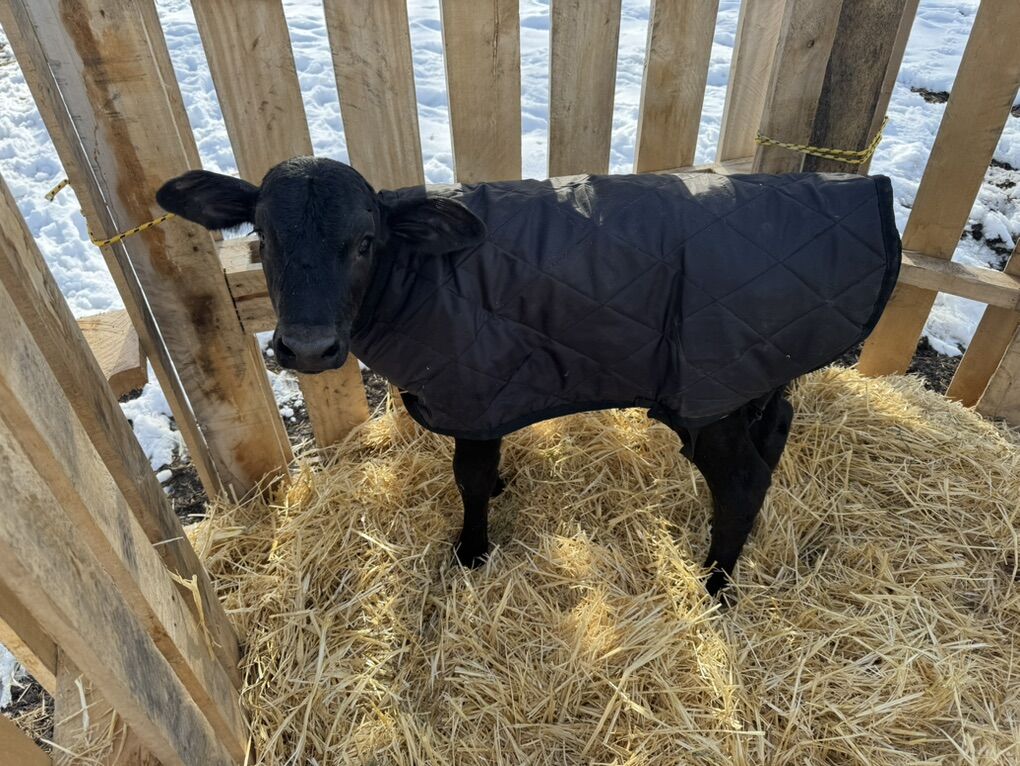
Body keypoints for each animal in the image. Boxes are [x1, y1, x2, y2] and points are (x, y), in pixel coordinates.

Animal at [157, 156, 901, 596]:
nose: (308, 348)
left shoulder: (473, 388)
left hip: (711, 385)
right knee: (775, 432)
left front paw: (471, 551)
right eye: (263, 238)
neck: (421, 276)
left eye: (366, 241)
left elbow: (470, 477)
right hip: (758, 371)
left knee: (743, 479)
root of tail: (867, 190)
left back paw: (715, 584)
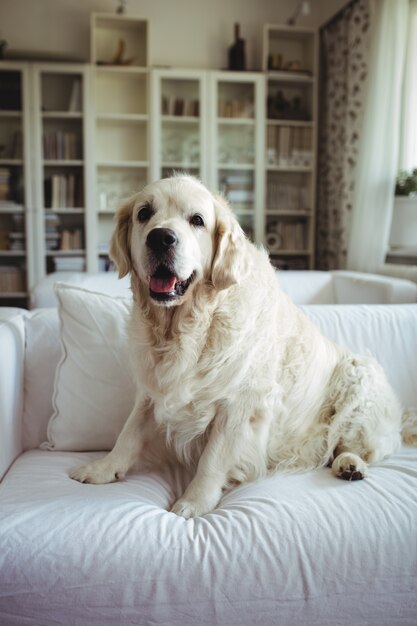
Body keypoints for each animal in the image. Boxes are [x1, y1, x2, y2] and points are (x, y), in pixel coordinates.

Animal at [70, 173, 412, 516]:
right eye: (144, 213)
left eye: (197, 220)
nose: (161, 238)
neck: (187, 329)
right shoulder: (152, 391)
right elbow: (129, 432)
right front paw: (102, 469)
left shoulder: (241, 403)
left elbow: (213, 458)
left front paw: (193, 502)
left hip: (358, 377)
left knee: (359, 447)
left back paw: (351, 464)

-*-*-

Except for the pictures, give all the material above again verbatim.

- _Written answer_:
Body keypoints for each animal in the image. Boxes are [x1, y1, x2, y2] and points are (x, y), in pixel coordinates.

Animal at [157, 156, 901, 596]:
nose: (308, 348)
left shoulder: (473, 388)
left hip: (711, 385)
right knee: (775, 432)
left front paw: (471, 551)
right eye: (263, 238)
neck: (421, 276)
left eye: (366, 241)
left elbow: (470, 477)
right hip: (758, 371)
left knee: (743, 479)
root of tail: (867, 190)
left back paw: (715, 584)
Body keypoints for each animal in the image. Boxes are [x1, y1, x2, y2] and points are (x, y), in pixel coordinates.

Animal at [70, 173, 412, 516]:
right eye: (144, 213)
left eye: (197, 220)
nose: (161, 238)
neck: (187, 329)
right shoulder: (152, 391)
right elbow: (129, 432)
right front paw: (102, 469)
left shoulder: (241, 403)
left elbow: (213, 458)
left front paw: (193, 502)
left hip: (358, 377)
left knee: (359, 447)
left back paw: (351, 464)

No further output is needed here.